C.                 Recours aux décisions Vilven comme motif pour rejeter les plaintes

[33]           Je juge que les différents arguments de fond des demandeurs en ce qui concerne leur prétention voulant que la Commission ait mal appliqué les décisions Vilven pour rejeter les plaintes relèvent de deux types de critiques. D’une part, les demandeurs soutiennent que la Cour d’appel fédérale dans Adamson CAF a examiné la portée du pouvoir discrétionnaire du Tribunal dans la série de décisions Vilven et a conclu que la Commission avait le devoir d’évaluer soigneusement chaque plainte ultérieure en fonction de ses propres faits et de son propre bien-fondé. Parce qu’elle a omis de le faire, les demandeurs soutiennent que la Commission a fait obstacle à l’exercice de son pouvoir décisionnel de manière déraisonnable. D’autre part, comme l’a quelque peu reformulé la Cour, compte tenu de la déférence judiciaire plus élevée dont doit faire preuve la Cour envers la décision de la Commission de rejeter une plainte en vertu de l’alinéa 41(1)d), les demandeurs soutiennent que la décision factuelle de la Commission voulant qu’aucune modification n’ait été apportée à l’industrie du transport aérien est déraisonnable étant donné que la preuve circonstancielle a démontré que les demandeurs ont été forcés de prendre leur retraite jusqu’à six ans après que les demandeurs eurent pris la leur dans les décisions Vilven et Kelly.

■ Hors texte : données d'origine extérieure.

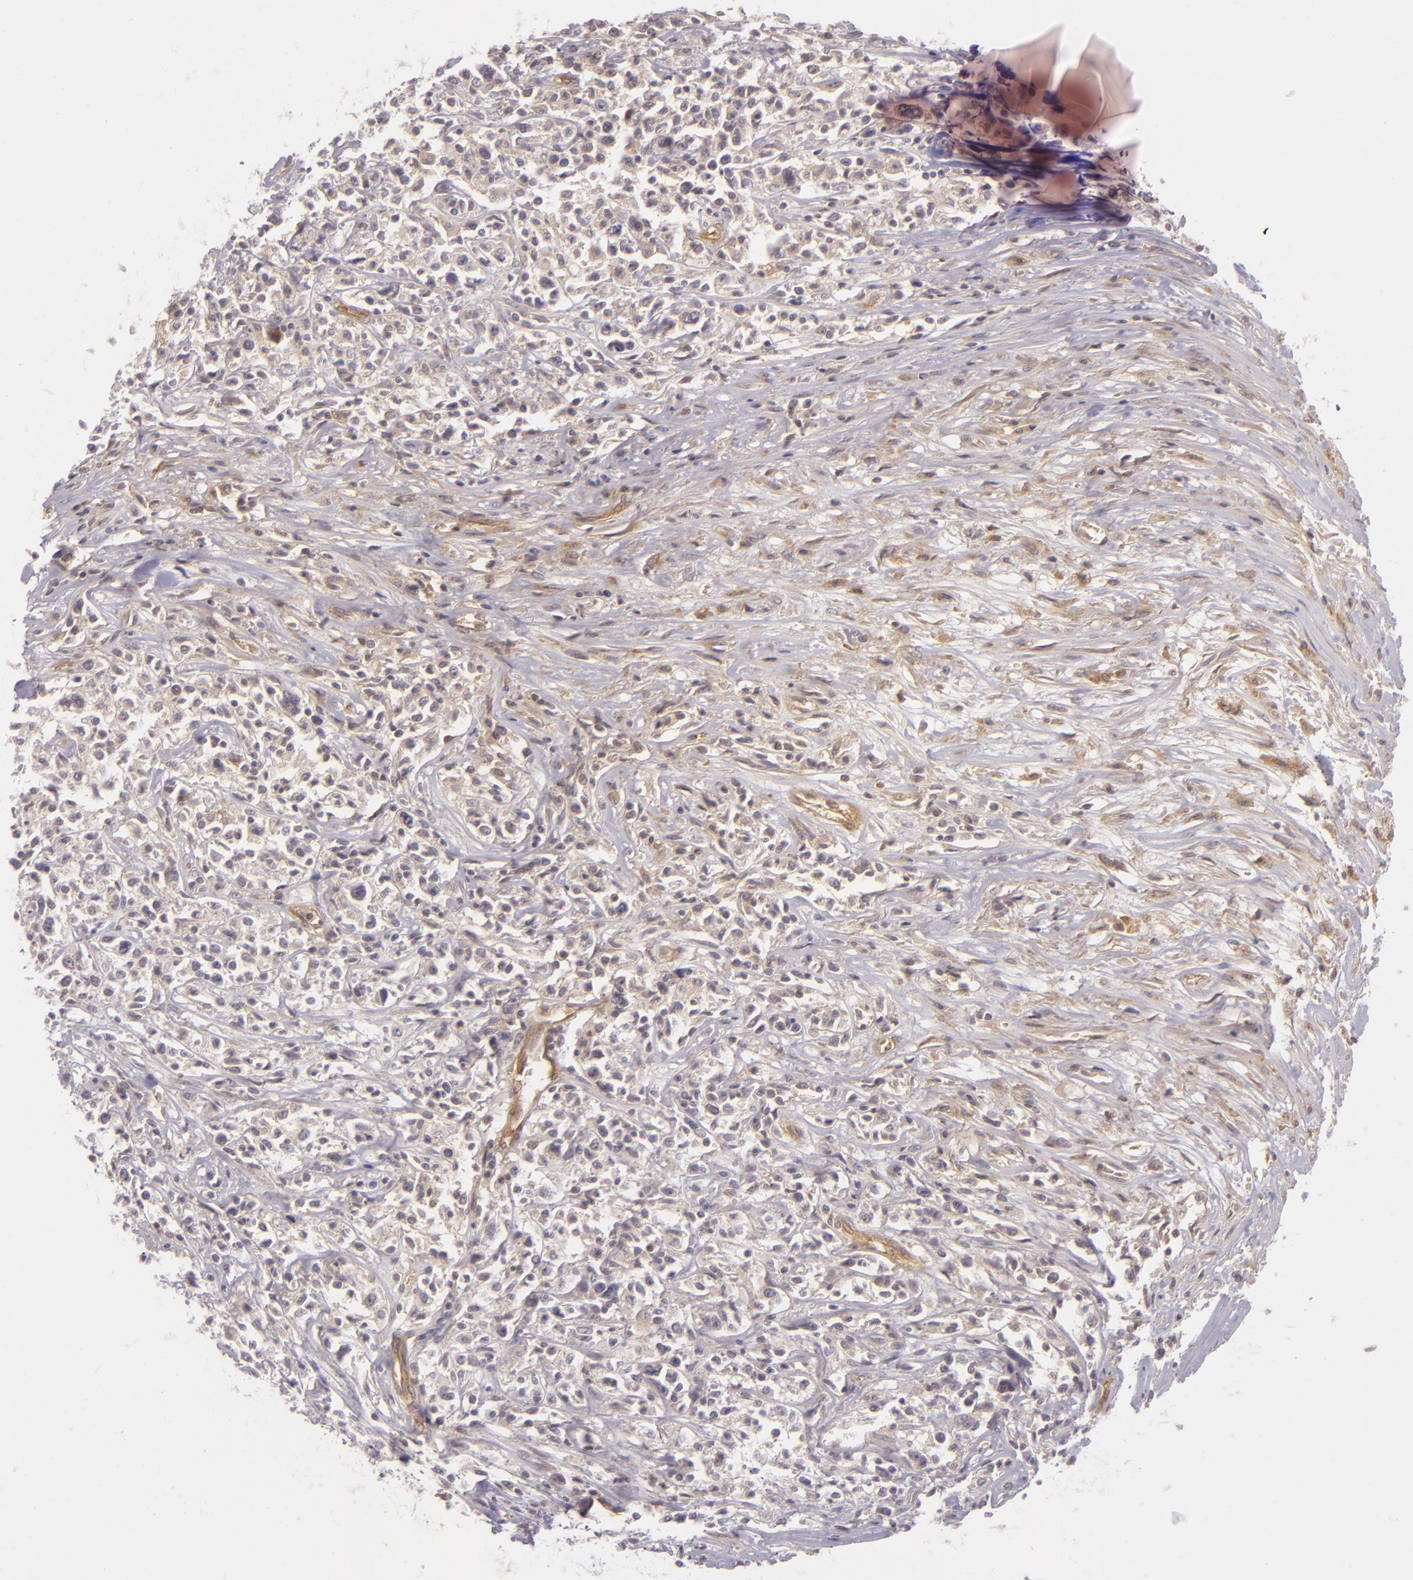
{"staining": {"intensity": "negative", "quantity": "none", "location": "none"}, "tissue": "lymphoma", "cell_type": "Tumor cells", "image_type": "cancer", "snomed": [{"axis": "morphology", "description": "Malignant lymphoma, non-Hodgkin's type, Low grade"}, {"axis": "topography", "description": "Small intestine"}], "caption": "Tumor cells show no significant protein staining in lymphoma.", "gene": "CD59", "patient": {"sex": "female", "age": 59}}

(1)               L’arrêt Adamson CAF n’est pas pertinent en ce qui concerne la décision de la Commission de rejeter les plaintes.

[34]           Les demandeurs soutiennent que l’arrêt Adamson CAF a conclu que chaque plainte doit être examinée en fonction de ses propres circonstances factuelles, et qu’en omettant de le faire, la Commission a fait obstacle à l’exercice de son pouvoir discrétionnaire. À l’appui de cet argument, ils citent l’arrêt Adamson CAF, au paragraphe 31, pour appuyer la proposition selon laquelle la Commission [traduction] « n’était pas tenue de suivre aveuglément » la décision Vilven CF :

[31]      [...] Bien que je souscrive au principe selon lequel, lors du réexamen, le tribunal a l’obligation de suivre les directives de la cour réformatrice (voir le paragraphe 54 de l’arrêt Supérieur Propane), j’estime que la règle ne joue pas dans les circonstances. En l’espèce, le Tribunal ne procédait pas au réexamen à la suite d’une procédure de contrôle judiciaire. Il ne faisait qu’apprécier les plaintes en première instance. Malgré le chevauchement évident avec l’affaire Vilven/Kelly, ce litige et le nôtre reposent sur un dossier de preuve différent et doivent être considérés comme distincts. Le Tribunal n’avait pas l’obligation de suivre aveuglément la jurisprudence Vilven CF.

[Non souligné dans l’original.]

[35]           La Cour a également conclu ceci aux paragraphes 57 à 59 :

[57] Bien que dans les deux cas le principe du précédent obligatoire soit discuté, la conclusion qui précède se distingue de ma conclusion précédente selon laquelle le Tribunal n’était pas tenu d’appliquer la jurisprudence Vilven CF parce qu’il n’avait pas à rendre une nouvelle décision à l’égard des plaintes dans notre affaire. Les deux conclusions conduisent à un même résultat en pratique. Le Tribunal n’était pas tenu d’appliquer les facteurs de la jurisprudence Vilven CF de la manière avancée par la juge Mactavish, mais disposait d’une plus grande marge de manœuvre pour décider de leur mode d’emploi.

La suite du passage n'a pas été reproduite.